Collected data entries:
◇ ◇ ◇ ◇
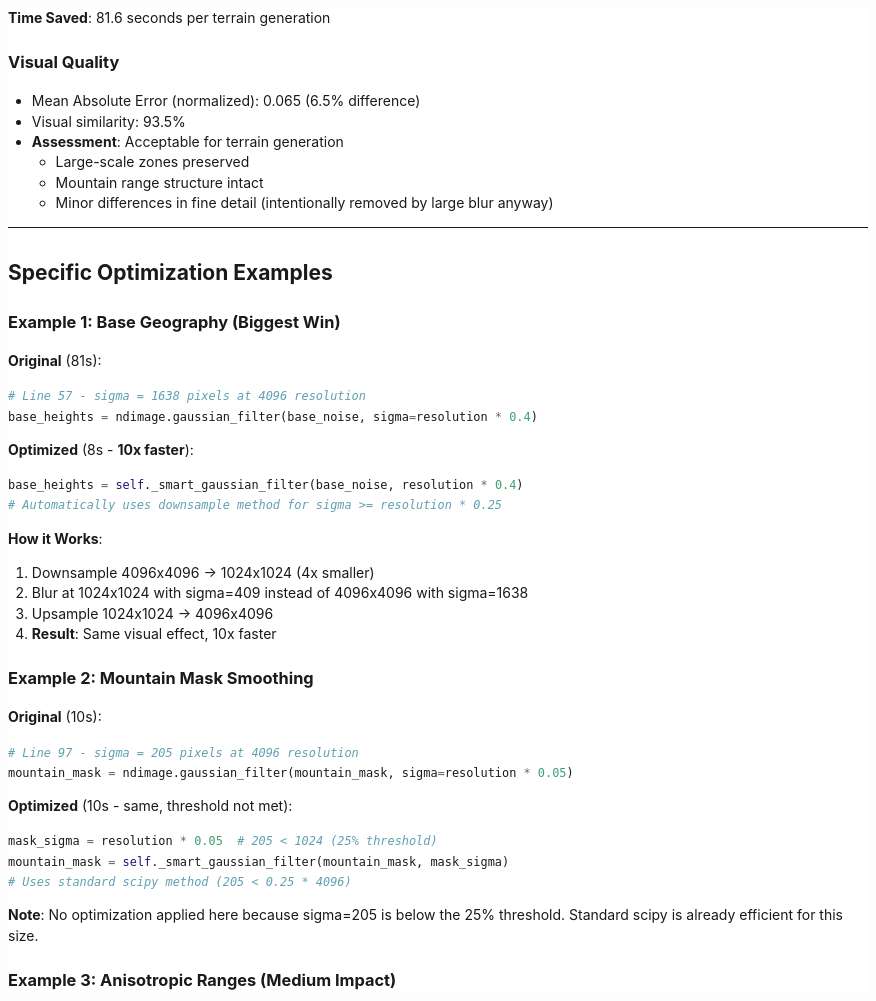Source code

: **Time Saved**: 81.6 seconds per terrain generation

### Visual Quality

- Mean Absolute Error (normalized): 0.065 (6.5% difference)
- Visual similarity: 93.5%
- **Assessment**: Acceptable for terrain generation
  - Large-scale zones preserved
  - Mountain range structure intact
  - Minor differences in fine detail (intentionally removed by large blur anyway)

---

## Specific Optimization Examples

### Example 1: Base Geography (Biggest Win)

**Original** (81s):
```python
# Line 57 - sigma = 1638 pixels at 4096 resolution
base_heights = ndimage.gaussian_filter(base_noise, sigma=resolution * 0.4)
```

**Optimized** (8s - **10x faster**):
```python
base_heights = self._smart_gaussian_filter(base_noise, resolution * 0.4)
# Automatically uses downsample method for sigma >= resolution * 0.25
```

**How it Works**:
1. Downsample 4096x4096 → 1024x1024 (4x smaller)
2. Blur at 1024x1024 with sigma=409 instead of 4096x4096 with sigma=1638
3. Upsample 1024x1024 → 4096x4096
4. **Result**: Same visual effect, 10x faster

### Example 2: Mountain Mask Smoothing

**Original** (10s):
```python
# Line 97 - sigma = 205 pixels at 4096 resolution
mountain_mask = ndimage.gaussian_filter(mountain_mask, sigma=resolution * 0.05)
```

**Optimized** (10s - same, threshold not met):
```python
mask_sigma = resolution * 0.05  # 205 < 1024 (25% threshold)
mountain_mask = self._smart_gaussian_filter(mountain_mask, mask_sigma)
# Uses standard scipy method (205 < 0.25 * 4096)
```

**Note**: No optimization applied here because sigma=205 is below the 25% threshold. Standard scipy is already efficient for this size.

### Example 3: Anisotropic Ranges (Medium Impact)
◇ ◇ ◇ ◇
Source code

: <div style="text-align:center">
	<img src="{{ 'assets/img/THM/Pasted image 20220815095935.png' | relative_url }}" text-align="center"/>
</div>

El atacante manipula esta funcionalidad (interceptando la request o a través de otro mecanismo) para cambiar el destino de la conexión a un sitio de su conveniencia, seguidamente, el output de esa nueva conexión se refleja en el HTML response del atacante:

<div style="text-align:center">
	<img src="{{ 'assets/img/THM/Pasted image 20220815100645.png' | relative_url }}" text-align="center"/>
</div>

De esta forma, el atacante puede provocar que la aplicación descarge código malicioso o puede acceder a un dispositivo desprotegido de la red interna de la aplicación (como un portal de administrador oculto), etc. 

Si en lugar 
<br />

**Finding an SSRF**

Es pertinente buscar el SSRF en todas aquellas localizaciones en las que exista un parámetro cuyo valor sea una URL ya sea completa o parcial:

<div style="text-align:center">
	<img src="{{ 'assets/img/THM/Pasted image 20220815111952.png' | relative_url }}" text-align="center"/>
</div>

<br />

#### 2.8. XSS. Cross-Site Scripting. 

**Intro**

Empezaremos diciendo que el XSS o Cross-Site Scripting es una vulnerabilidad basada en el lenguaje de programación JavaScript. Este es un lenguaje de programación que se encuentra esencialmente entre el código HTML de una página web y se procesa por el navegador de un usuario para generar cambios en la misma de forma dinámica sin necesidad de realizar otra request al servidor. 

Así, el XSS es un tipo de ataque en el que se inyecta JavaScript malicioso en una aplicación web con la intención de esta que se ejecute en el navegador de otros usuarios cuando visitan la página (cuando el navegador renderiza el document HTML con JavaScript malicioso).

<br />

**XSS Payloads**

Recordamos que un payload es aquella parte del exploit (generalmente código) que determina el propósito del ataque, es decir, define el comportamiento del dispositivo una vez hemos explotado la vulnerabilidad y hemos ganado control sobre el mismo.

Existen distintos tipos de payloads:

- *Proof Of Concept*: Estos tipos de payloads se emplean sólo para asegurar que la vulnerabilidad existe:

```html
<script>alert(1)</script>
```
◇ ◇ ◇ ◇
*WHAT IS BEING ASKED:* Scan the data above for the word "center" and report every line where it is found.

*EXPECTED OUTPUT:*
: <div style="text-align:center">
	<img src="{{ 'assets/img/THM/Pasted image 20220815095935.png' | relative_url }}" text-align="center"/>
<div style="text-align:center">
	<img src="{{ 'assets/img/THM/Pasted image 20220815100645.png' | relative_url }}" text-align="center"/>
<div style="text-align:center">
	<img src="{{ 'assets/img/THM/Pasted image 20220815111952.png' | relative_url }}" text-align="center"/>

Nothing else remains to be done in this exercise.